Dataset excerpts
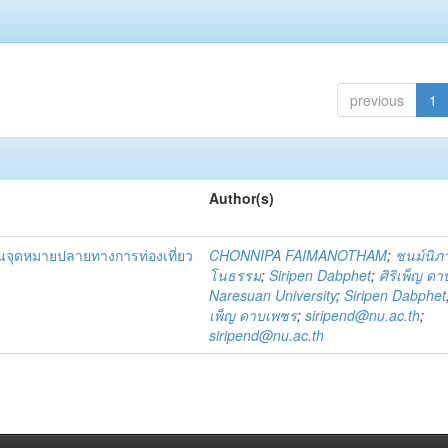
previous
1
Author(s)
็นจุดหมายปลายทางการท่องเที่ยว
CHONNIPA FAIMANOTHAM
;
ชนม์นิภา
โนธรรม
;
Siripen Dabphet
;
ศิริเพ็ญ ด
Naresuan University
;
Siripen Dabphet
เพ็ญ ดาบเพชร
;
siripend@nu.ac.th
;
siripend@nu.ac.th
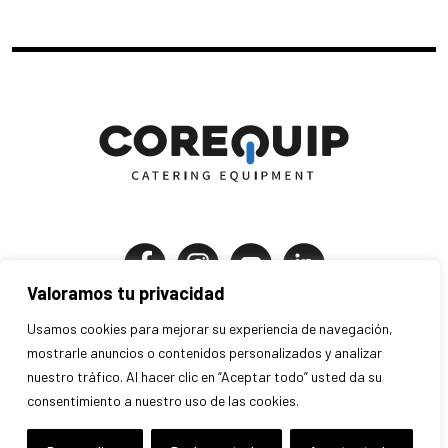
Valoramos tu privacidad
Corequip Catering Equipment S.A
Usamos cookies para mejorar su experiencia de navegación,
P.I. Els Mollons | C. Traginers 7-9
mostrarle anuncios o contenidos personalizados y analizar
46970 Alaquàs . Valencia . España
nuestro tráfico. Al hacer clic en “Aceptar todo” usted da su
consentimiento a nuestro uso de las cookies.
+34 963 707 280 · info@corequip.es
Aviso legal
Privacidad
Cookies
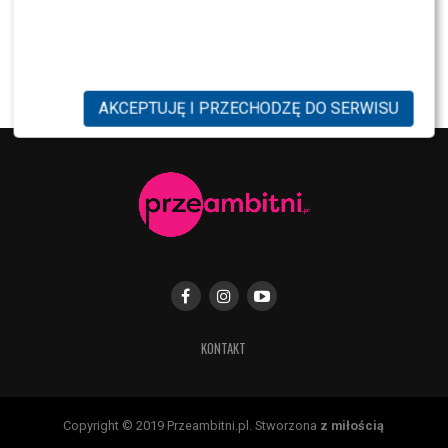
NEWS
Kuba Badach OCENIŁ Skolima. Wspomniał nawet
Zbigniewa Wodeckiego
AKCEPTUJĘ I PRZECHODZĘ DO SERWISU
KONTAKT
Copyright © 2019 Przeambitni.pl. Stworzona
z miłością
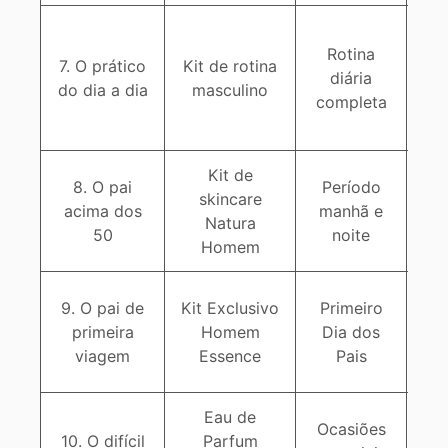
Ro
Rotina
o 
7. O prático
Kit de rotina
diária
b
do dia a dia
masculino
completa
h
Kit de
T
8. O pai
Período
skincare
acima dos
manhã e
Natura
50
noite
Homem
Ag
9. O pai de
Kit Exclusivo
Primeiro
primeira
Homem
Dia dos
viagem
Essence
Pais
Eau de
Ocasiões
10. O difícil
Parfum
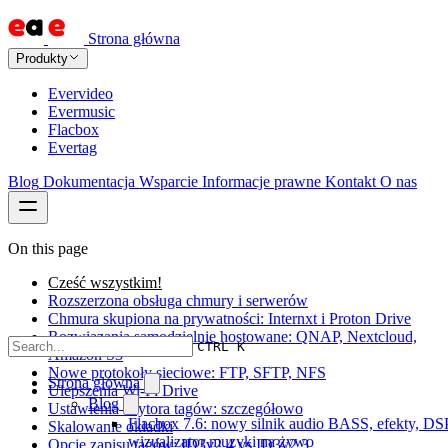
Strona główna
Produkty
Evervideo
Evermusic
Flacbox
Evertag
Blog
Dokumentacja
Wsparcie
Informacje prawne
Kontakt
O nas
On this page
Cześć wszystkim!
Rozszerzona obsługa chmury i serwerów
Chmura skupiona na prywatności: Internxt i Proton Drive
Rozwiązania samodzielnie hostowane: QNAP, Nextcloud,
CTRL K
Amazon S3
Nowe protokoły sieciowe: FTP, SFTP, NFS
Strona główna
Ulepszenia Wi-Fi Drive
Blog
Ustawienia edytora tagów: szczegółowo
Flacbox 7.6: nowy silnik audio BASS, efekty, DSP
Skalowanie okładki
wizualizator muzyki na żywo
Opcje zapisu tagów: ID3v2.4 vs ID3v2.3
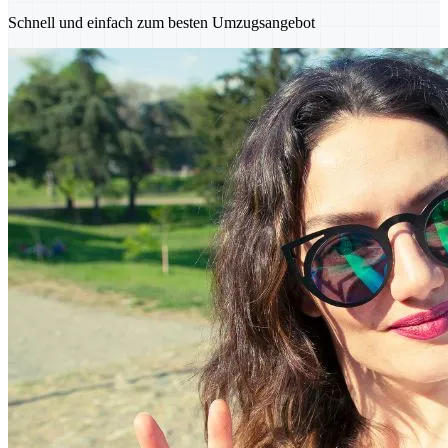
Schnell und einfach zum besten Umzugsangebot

--

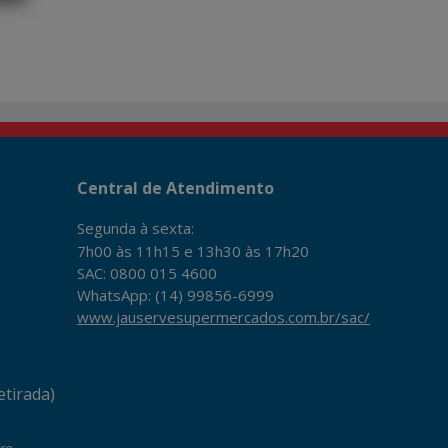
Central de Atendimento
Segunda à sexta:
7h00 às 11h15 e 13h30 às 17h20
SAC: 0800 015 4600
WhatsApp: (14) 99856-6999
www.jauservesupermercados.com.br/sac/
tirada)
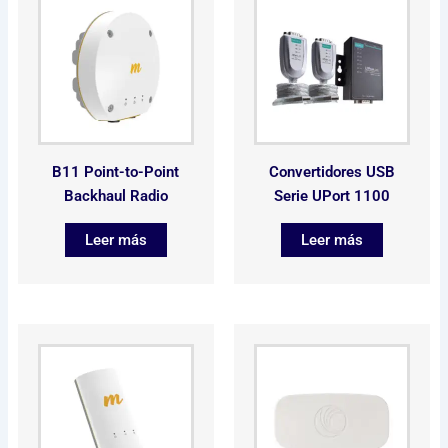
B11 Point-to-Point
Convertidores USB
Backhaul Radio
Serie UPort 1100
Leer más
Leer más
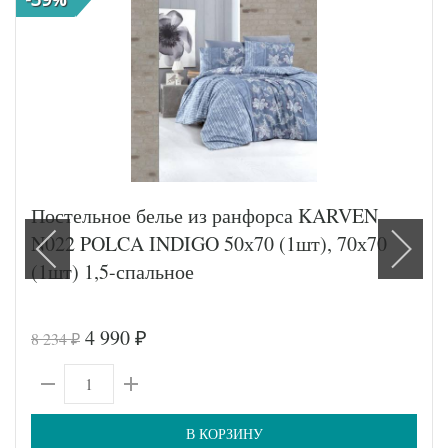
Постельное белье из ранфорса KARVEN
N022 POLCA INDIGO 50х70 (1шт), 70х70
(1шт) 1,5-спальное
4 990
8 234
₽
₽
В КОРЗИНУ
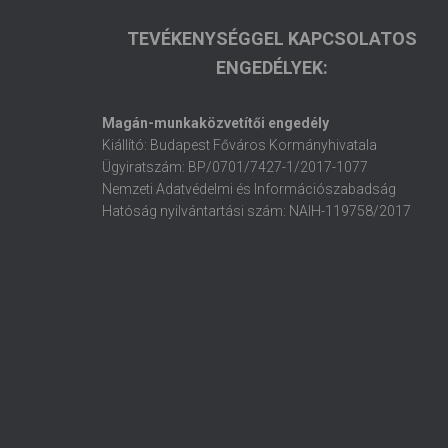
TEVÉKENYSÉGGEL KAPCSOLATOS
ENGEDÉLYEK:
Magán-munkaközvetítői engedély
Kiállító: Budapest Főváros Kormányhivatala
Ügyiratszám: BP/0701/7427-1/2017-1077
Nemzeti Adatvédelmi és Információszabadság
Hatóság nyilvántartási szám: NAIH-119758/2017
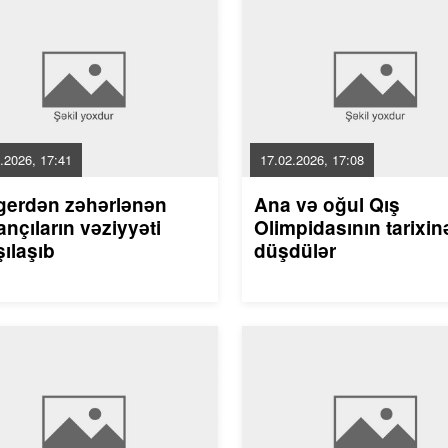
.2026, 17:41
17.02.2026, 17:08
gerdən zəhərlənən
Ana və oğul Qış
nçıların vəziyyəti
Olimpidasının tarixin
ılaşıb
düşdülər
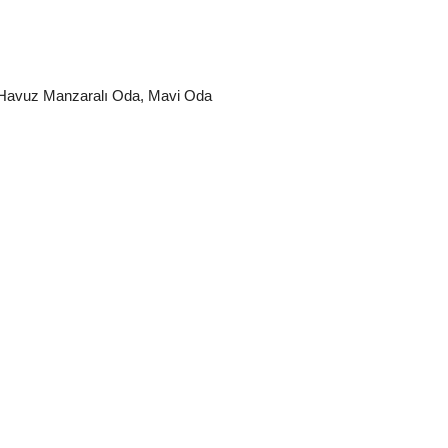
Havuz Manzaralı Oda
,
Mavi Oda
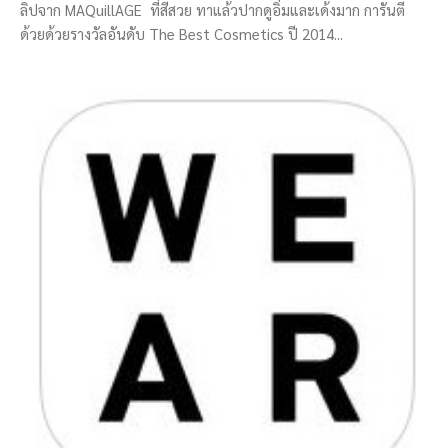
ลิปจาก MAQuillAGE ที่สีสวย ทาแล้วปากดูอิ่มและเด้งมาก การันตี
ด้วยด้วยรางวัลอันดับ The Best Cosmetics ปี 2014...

...

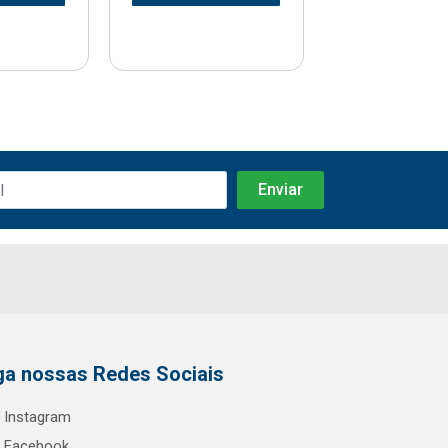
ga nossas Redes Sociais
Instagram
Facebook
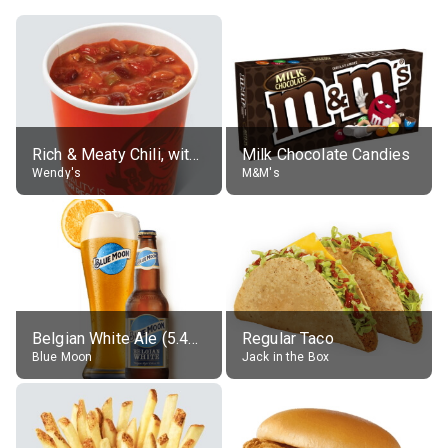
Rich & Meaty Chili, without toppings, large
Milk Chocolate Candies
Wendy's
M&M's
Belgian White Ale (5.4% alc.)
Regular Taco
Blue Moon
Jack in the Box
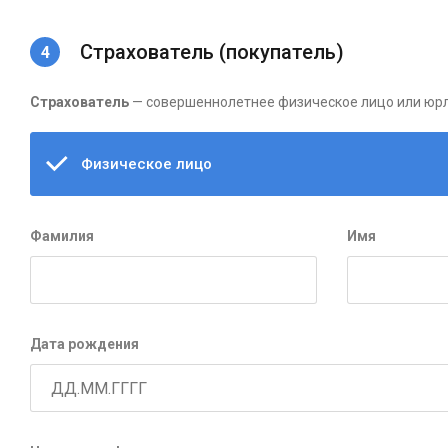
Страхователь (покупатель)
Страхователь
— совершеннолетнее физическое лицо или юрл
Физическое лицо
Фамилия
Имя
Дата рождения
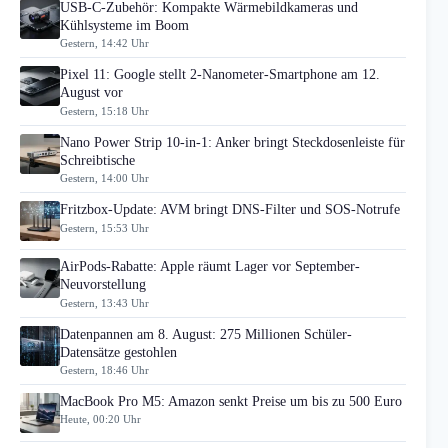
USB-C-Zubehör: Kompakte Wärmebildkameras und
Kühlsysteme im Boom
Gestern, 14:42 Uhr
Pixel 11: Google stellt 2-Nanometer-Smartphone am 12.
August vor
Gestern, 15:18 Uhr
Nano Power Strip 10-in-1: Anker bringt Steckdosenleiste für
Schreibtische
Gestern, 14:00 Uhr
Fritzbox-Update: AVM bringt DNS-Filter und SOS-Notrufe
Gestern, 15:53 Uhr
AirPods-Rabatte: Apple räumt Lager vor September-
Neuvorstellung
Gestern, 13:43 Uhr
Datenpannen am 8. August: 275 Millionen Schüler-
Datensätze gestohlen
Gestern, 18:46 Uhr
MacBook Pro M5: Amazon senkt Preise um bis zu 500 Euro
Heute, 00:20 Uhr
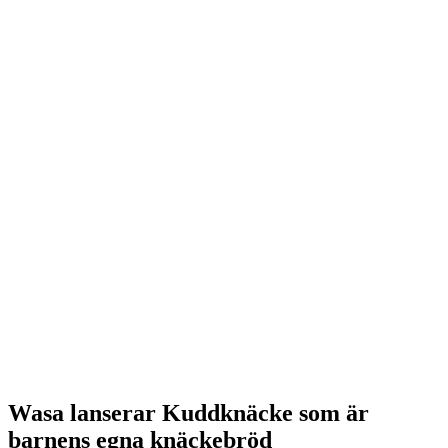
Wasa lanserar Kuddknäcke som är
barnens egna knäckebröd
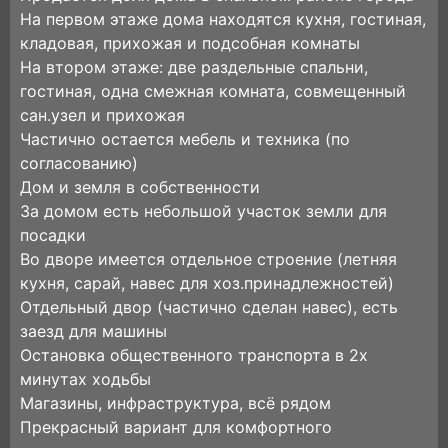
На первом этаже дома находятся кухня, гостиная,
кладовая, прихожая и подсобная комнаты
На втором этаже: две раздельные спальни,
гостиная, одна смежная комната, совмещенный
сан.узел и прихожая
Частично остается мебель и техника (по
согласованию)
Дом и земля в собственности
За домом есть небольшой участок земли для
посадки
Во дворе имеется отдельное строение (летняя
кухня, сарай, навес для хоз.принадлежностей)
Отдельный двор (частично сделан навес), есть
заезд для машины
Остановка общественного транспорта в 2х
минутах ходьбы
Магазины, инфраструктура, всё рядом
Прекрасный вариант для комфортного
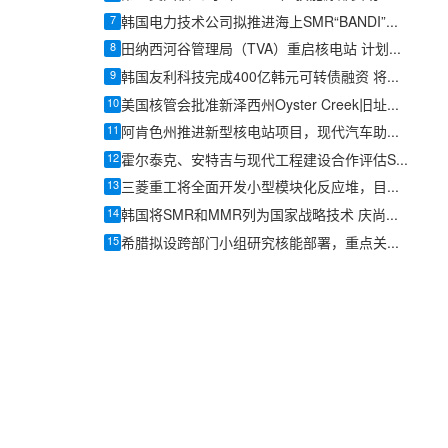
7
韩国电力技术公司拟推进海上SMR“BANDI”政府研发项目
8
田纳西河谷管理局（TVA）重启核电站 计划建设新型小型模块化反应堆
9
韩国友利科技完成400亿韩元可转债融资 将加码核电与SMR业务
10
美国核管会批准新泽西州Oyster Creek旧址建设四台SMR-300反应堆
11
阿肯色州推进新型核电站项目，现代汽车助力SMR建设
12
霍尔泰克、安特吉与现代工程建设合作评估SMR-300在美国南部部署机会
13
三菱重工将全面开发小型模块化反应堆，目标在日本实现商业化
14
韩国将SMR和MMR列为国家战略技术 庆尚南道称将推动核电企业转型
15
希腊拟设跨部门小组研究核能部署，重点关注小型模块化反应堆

To-do item.
Could you quote the stretch from the line containing "Valoramos tu privacidad" through the line containing "Opcje zapisu tagów: ID3v2.4 vs ID3v2.3", leaving the pictures out of your answer?

The answer.
Valoramos tu privacidad
Corequip Catering Equipment S.A
Usamos cookies para mejorar su experiencia de navegación,
P.I. Els Mollons | C. Traginers 7-9
mostrarle anuncios o contenidos personalizados y analizar
46970 Alaquàs . Valencia . España
nuestro tráfico. Al hacer clic en “Aceptar todo” usted da su
consentimiento a nuestro uso de las cookies.
+34 963 707 280 · info@corequip.es
Aviso legal
Privacidad
Cookies
NEWS
Kuba Badach OCENIŁ Skolima. Wspomniał nawet
Zbigniewa Wodeckiego
AKCEPTUJĘ I PRZECHODZĘ DO SERWISU
KONTAKT
Copyright © 2019 Przeambitni.pl. Stworzona
z miłością
Ro
Rotina
o 
7. O prático
Kit de rotina
diária
b
do dia a dia
masculino
completa
h
Kit de
T
8. O pai
Período
skincare
acima dos
manhã e
Natura
50
noite
Homem
Ag
9. O pai de
Kit Exclusivo
Primeiro
primeira
Homem
Dia dos
viagem
Essence
Pais
Eau de
Ocasiões
10. O difícil
Parfum
Strona główna
Produkty
Evervideo
Evermusic
Flacbox
Evertag
Blog
Dokumentacja
Wsparcie
Informacje prawne
Kontakt
O nas
On this page
Cześć wszystkim!
Rozszerzona obsługa chmury i serwerów
Chmura skupiona na prywatności: Internxt i Proton Drive
Rozwiązania samodzielnie hostowane: QNAP, Nextcloud,
CTRL K
Amazon S3
Nowe protokoły sieciowe: FTP, SFTP, NFS
Strona główna
Ulepszenia Wi-Fi Drive
Blog
Ustawienia edytora tagów: szczegółowo
Flacbox 7.6: nowy silnik audio BASS, efekty, DSP
Skalowanie okładki
wizualizator muzyki na żywo
Opcje zapisu tagów: ID3v2.4 vs ID3v2.3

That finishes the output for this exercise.